This is just a personal project that I burst into. Basically, I am parsing a text file (say, from 20 mb to 1 gb) using StreamReader. The performance is pretty solid, but still ... I was itching to find out what would happen if I analyzed it in binary format. Do not get me wrong, I will not prematurely optimize. I purposefully micro-optimize just "see."
So, I am reading a text file using byte arrays. Come to find out if new lines can be (Windows) standard CR / LF or CR or LF ... pretty dirty. I was hoping I could use Array.IndexOf on CR and then skip LF. Instead, I find that I am writing code very similar to IndexOf, but checking it and returning the array as needed.
So, the bottom line: using very similar code for IndexOf, my code still ends insanely slower. Simply put, using the 800mb file:
- Using IndexOf and searching for CR: ~ 320 mb / s
- Using StreamReader and ReadLine: ~ 180 mb / s
- for replication of the IndexOf cycle: ~ 150 mb / s
here is the code with a for loop (~ 150 mb / s):
IEnumerator<byte[]> IEnumerable<byte[]>.GetEnumerator() { using(FileStream fs = new FileStream(_path, FileMode.Open, FileAccess.Read, FileShare.ReadWrite, _bufferSize)) { byte[] buffer = new byte[_bufferSize]; int bytesRead; int overflowCount = 0; while((bytesRead = fs.Read(buffer, overflowCount, buffer.Length - overflowCount)) > 0) { int bufferLength = bytesRead + overflowCount; int lastPos = 0; for(int i = 0; i < bufferLength; i++) { if(buffer[i] == 13 || buffer[i] == 10) { int length = i - lastPos; if(length > 0) { byte[] line = new byte[length]; Array.Copy(buffer, lastPos, line, 0, length); yield return line; } lastPos = i + 1; } } if(lastPos > 0) { overflowCount = bufferLength - lastPos; Array.Copy(buffer, lastPos, buffer, 0, overflowCount); } } } }
this is a faster code block (~ 320 Mb / s):
while((bytesRead = fs.Read(buffer, overflowCount, buffer.Length - overflowCount)) > 0) { int bufferLength = bytesRead + overflowCount; int pos = 0; int lastPos = 0; while(pos < bufferLength && (pos = Array.IndexOf<byte>(buffer, 13, pos)) != -1) { int length = pos - lastPos; if(length > 0) { byte[] line = new byte[length]; Array.Copy(buffer, lastPos, line, 0, length); yield return line; } if(pos < bufferLength - 1 && buffer[pos + 1] == 10) pos++; lastPos = ++pos; } if(lastPos > 0) { overflowCount = bufferLength - lastPos; Array.Copy(buffer, lastPos, buffer, 0, overflowCount); } }
(No, this is not ready for production, some cases will make it explode, I use a 128 kb buffer to ignore most of them.)
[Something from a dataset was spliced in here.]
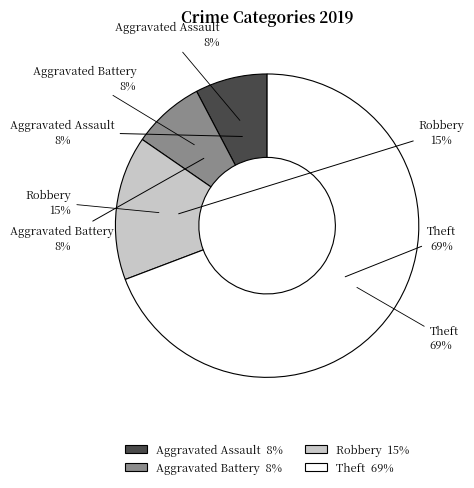

Which category has the smallest portion of the pie?

Aggravated Assault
So my big question is: why is Array.IndexOf so much faster? This is essentially the same for a loop going through an array. Is there anything about the way mscorlib code is executed? Even modifying the above code to really replicate IndexOf and search only for CR, and then skip LF, as if I used IndexOf, it will not help. Errr ... I am undergoing various permutations, and it's late enough, maybe there is some blatant mistake that I miss?
By the way, I looked in ReadLine and noticed that it uses a switch block, not an if block ... when I do something like that, strange, it increases performance by about 15 Mb / s. This is another question another time (why is the switch faster than if?), But I decided that I would indicate that I really looked at it.
In addition, I am testing release builds outside of VS, so no debugging occurs.